*** Opening LISTED ENTRIES ***

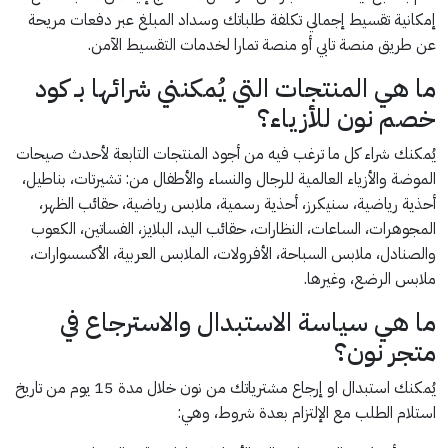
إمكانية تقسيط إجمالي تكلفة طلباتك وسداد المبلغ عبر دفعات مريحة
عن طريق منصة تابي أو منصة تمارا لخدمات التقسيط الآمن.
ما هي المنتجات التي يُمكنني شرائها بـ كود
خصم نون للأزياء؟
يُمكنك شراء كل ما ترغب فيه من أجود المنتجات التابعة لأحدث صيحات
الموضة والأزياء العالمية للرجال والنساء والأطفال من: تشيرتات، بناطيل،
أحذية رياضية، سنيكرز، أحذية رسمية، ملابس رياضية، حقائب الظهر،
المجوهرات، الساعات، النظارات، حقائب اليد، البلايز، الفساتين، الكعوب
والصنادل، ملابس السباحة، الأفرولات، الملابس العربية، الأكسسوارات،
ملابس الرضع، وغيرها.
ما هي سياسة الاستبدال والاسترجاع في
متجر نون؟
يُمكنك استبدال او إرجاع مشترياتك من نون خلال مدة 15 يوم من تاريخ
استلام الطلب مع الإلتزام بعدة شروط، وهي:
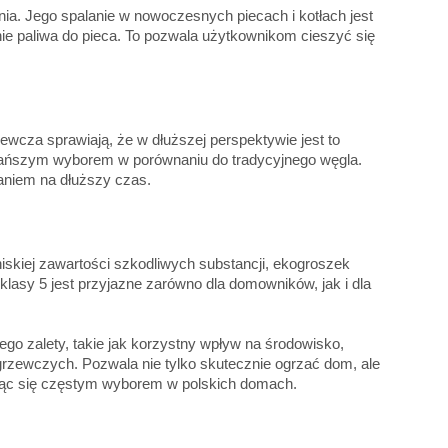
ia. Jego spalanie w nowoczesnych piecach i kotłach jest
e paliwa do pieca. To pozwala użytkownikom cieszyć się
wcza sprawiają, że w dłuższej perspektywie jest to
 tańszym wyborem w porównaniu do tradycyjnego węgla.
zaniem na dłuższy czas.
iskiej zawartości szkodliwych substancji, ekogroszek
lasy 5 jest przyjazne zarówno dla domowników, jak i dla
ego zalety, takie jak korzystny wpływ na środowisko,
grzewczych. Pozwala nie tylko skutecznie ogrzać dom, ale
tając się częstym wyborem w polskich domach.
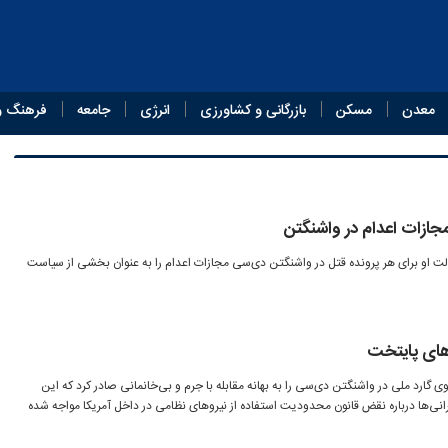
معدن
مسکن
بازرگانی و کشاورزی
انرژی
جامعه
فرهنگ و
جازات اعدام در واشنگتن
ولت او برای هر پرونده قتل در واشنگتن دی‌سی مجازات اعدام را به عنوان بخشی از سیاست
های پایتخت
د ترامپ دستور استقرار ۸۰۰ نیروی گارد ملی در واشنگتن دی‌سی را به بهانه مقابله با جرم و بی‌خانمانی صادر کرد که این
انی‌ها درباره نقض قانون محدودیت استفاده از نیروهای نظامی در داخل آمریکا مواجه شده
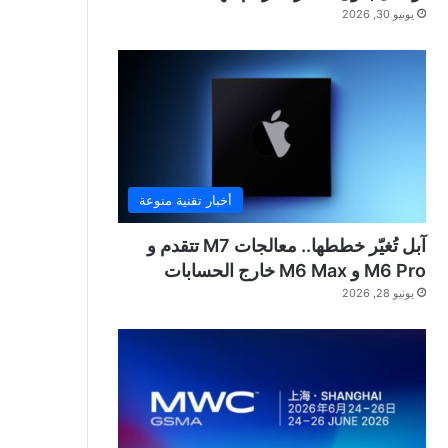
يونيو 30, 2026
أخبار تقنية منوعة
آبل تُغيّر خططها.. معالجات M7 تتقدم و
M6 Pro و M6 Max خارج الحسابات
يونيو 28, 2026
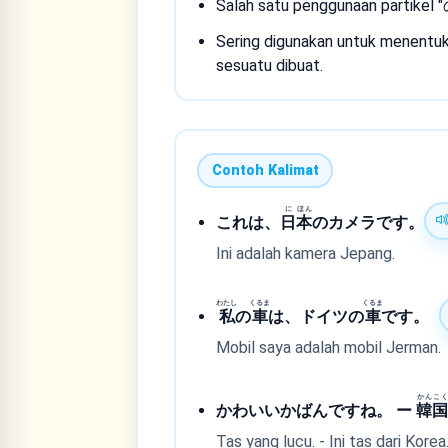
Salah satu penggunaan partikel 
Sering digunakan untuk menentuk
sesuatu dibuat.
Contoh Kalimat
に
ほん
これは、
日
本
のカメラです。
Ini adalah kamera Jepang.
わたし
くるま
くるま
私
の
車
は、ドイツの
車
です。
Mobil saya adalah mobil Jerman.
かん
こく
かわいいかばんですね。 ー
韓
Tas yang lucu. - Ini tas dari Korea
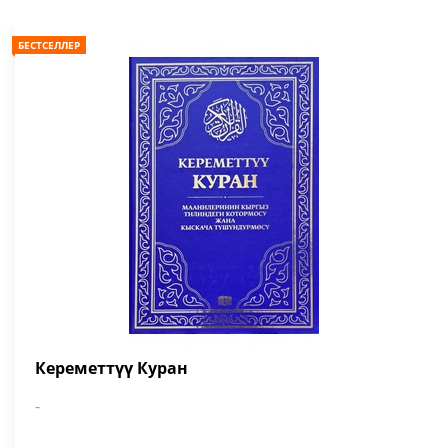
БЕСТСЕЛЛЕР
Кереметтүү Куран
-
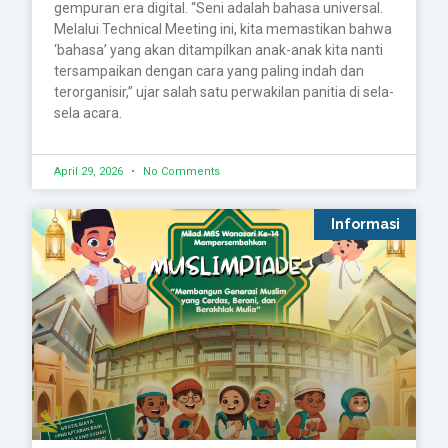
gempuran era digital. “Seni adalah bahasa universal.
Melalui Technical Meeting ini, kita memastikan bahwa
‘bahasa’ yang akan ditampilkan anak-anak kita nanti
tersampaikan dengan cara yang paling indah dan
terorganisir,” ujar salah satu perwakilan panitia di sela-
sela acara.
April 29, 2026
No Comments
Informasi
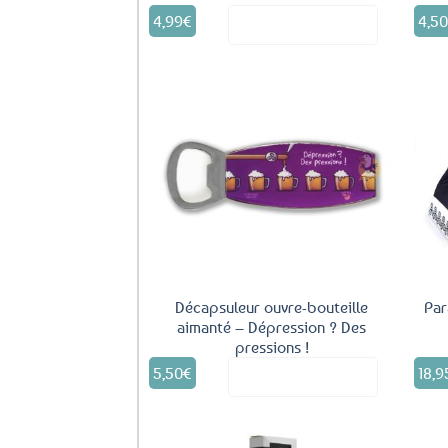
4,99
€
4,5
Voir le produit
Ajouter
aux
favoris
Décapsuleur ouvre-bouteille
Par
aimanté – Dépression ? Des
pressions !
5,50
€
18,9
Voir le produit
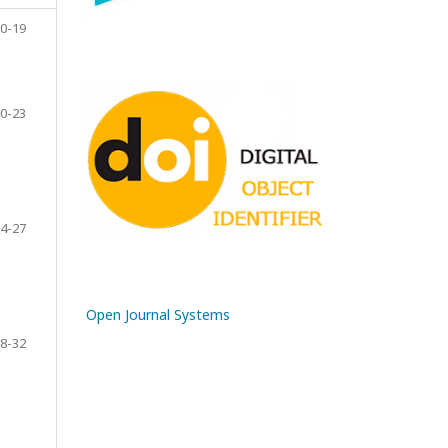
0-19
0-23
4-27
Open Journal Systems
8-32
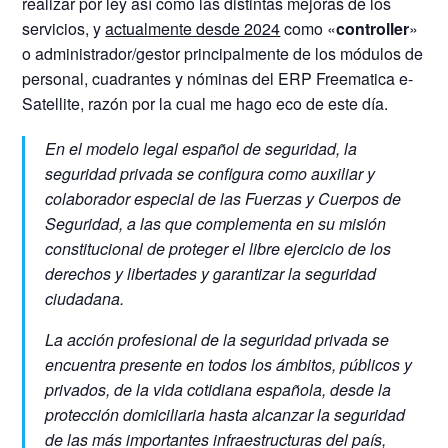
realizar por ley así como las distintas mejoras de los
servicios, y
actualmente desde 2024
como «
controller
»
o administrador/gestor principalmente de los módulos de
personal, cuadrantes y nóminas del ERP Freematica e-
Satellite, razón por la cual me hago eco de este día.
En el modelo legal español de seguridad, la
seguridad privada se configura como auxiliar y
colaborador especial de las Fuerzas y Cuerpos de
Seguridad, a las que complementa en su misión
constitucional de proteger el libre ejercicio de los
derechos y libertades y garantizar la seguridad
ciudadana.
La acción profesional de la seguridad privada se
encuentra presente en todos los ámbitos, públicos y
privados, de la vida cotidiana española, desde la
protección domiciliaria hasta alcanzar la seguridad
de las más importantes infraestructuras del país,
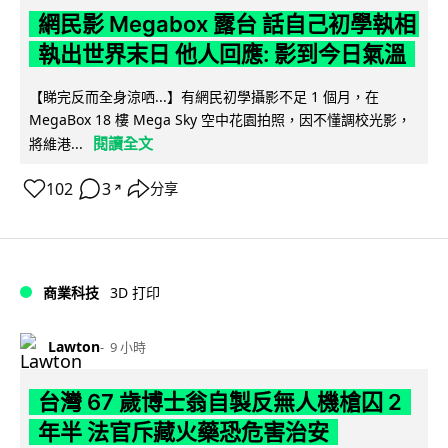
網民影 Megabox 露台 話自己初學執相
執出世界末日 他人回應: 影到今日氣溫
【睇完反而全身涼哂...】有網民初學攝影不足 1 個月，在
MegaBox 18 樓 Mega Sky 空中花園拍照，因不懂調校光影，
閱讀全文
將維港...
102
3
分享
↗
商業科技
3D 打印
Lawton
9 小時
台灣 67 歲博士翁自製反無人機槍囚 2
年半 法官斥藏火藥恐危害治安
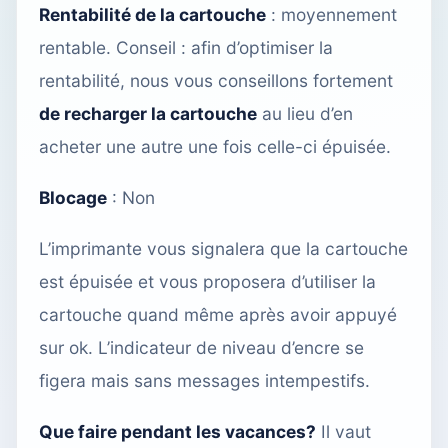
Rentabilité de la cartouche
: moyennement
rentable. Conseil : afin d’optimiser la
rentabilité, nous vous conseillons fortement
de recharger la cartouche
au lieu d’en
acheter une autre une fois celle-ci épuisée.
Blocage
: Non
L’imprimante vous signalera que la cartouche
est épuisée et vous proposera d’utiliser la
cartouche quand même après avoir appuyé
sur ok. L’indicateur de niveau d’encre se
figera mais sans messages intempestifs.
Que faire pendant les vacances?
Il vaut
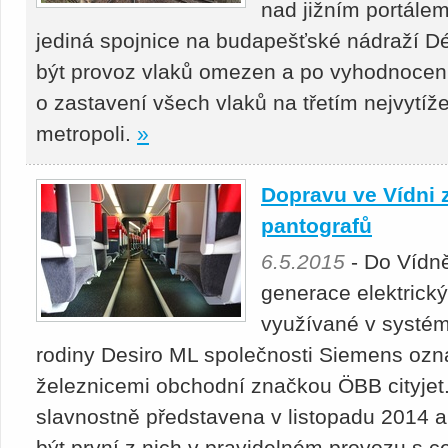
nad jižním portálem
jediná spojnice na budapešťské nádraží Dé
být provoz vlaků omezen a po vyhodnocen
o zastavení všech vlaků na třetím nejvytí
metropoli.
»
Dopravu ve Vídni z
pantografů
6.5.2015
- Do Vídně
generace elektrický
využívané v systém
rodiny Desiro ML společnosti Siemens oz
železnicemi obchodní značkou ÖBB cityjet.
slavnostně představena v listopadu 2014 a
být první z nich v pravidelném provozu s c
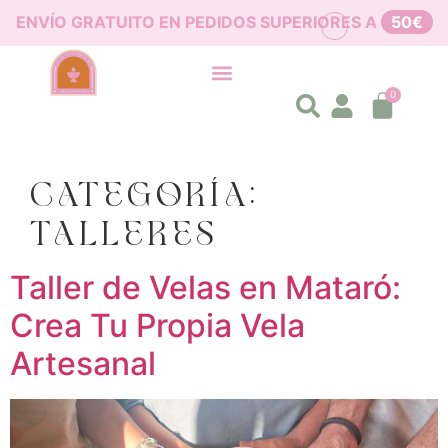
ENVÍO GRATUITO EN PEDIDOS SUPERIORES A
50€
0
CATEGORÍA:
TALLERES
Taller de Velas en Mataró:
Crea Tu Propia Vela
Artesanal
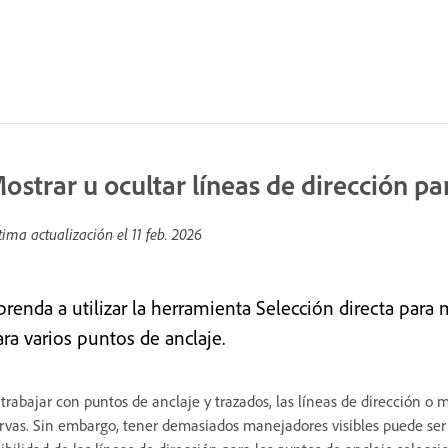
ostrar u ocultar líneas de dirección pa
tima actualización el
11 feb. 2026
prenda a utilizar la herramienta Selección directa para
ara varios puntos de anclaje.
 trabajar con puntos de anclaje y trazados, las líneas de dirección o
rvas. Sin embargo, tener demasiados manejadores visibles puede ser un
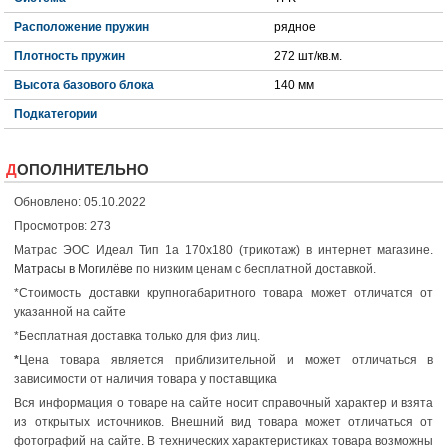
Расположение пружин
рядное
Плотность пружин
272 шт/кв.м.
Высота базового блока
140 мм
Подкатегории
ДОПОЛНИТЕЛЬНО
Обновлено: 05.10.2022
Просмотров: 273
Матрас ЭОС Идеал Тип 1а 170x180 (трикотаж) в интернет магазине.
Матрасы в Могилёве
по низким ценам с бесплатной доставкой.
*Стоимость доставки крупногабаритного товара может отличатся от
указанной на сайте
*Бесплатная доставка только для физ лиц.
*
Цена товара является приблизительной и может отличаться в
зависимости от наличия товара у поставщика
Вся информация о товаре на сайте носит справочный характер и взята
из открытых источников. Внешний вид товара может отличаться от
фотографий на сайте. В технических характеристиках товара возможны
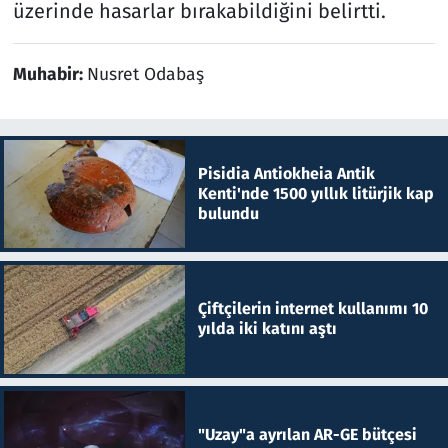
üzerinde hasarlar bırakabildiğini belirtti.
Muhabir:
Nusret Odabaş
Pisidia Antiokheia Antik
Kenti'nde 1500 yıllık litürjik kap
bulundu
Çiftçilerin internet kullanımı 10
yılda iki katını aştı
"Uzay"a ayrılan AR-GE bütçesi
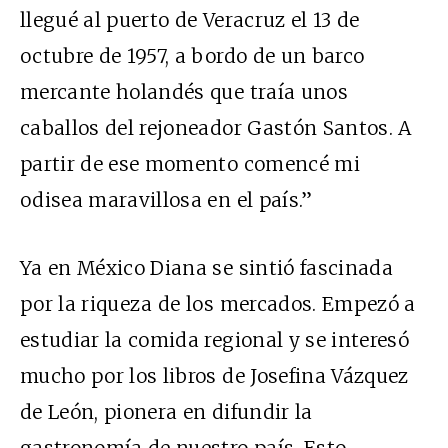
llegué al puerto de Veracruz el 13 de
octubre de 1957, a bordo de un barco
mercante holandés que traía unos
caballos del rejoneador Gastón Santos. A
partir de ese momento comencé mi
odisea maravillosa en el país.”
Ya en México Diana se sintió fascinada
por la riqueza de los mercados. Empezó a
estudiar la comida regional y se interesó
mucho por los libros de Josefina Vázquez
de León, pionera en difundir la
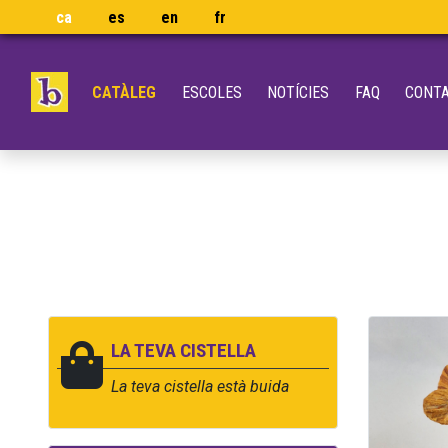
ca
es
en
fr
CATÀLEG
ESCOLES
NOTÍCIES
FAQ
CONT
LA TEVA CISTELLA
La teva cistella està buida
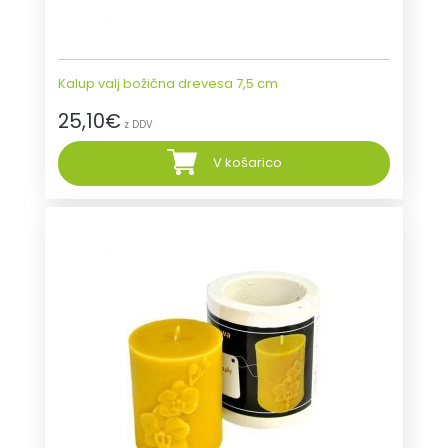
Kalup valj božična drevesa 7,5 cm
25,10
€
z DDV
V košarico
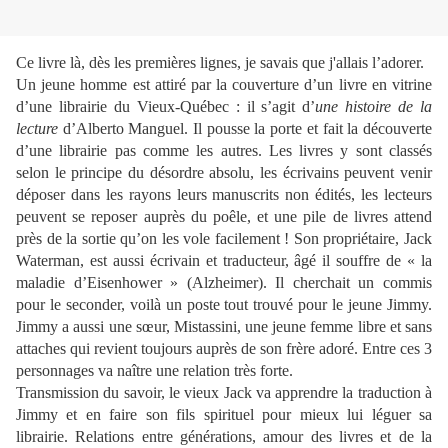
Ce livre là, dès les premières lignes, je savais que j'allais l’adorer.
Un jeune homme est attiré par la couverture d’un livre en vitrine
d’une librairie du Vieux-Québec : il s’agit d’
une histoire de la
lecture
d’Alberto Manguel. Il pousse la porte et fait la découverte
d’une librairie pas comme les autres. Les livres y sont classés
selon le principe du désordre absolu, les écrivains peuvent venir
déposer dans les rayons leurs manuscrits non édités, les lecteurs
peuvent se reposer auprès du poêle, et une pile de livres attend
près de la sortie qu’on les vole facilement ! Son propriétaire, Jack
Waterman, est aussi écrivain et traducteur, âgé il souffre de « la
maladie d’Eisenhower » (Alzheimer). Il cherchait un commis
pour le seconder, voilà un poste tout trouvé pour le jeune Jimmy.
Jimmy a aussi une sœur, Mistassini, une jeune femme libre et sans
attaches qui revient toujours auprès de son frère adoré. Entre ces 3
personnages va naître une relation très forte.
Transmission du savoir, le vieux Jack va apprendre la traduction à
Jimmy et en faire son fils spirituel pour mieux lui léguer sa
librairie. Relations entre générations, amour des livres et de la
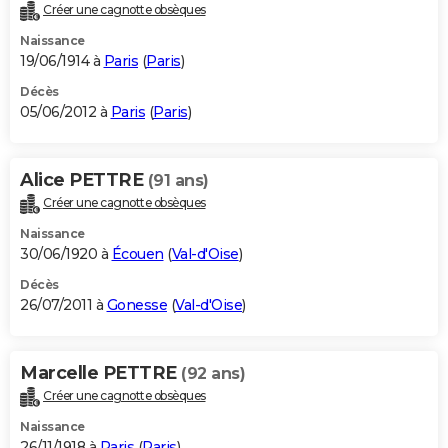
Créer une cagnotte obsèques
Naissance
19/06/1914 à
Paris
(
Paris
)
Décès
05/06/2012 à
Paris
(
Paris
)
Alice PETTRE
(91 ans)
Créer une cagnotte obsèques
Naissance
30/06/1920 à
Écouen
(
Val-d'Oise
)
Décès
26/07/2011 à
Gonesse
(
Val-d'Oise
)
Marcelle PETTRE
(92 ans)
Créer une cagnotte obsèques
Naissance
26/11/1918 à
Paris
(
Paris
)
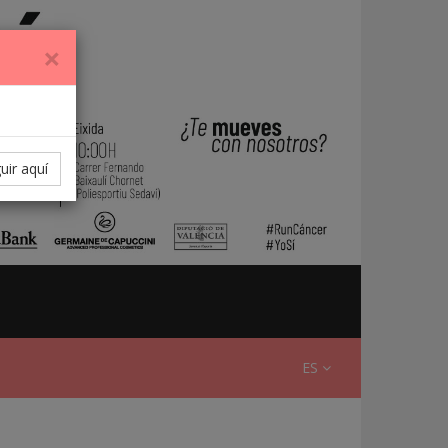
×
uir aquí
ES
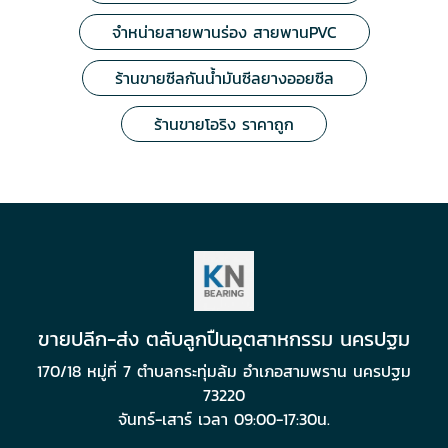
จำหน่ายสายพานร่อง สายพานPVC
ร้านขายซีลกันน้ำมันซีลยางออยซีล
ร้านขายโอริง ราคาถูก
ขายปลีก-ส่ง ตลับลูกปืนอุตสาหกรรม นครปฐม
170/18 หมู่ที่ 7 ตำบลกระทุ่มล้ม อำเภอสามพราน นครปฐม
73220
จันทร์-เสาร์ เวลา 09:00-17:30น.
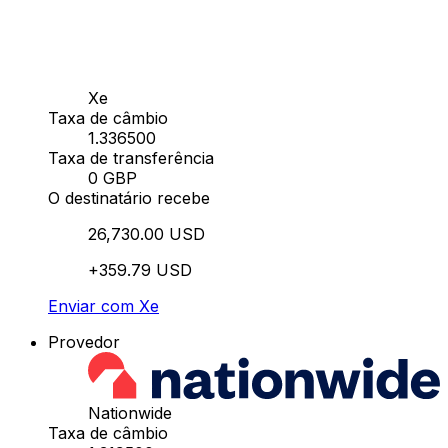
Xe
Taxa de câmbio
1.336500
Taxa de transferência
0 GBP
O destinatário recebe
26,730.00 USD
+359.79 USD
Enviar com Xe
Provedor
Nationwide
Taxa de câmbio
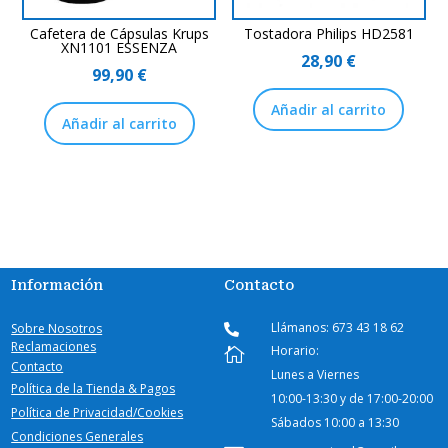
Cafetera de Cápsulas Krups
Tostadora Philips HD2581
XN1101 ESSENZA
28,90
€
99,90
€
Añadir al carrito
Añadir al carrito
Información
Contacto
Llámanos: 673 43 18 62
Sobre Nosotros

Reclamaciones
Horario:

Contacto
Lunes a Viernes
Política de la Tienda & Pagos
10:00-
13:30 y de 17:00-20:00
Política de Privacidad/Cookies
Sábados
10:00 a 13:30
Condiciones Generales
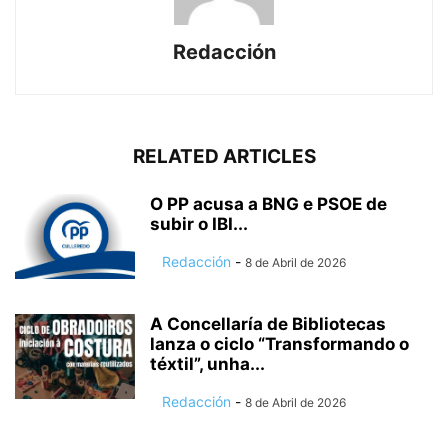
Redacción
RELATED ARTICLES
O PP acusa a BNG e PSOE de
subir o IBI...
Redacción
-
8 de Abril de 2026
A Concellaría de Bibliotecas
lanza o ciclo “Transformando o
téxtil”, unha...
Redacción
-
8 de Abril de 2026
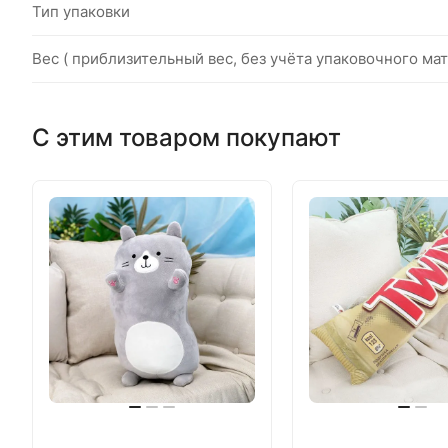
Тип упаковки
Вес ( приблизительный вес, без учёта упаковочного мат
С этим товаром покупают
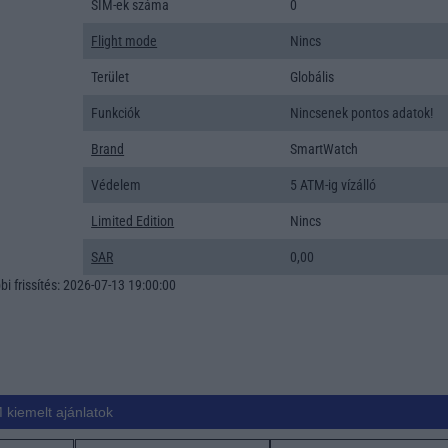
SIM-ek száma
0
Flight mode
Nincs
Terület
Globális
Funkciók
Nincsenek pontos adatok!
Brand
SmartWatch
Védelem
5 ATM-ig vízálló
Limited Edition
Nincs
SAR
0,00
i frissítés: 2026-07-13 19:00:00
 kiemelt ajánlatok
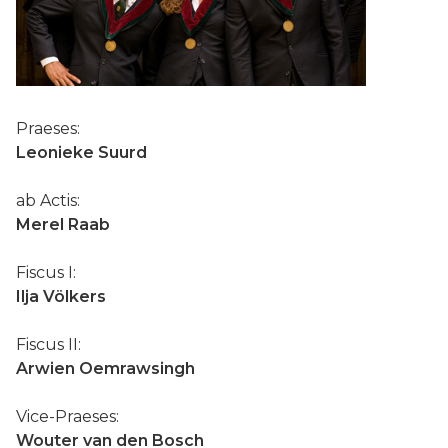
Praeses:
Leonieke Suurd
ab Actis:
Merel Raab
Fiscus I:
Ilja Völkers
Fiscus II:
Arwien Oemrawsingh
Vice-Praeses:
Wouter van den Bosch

*** Closing LISTED ENTRIES ***

ACTION ITEM: Which lines in the material above contain the string "épuisée"? Return each of them in full.

OUTPUT BELOW:
acheter une autre une fois celle-ci épuisée.
est épuisée et vous proposera d’utiliser la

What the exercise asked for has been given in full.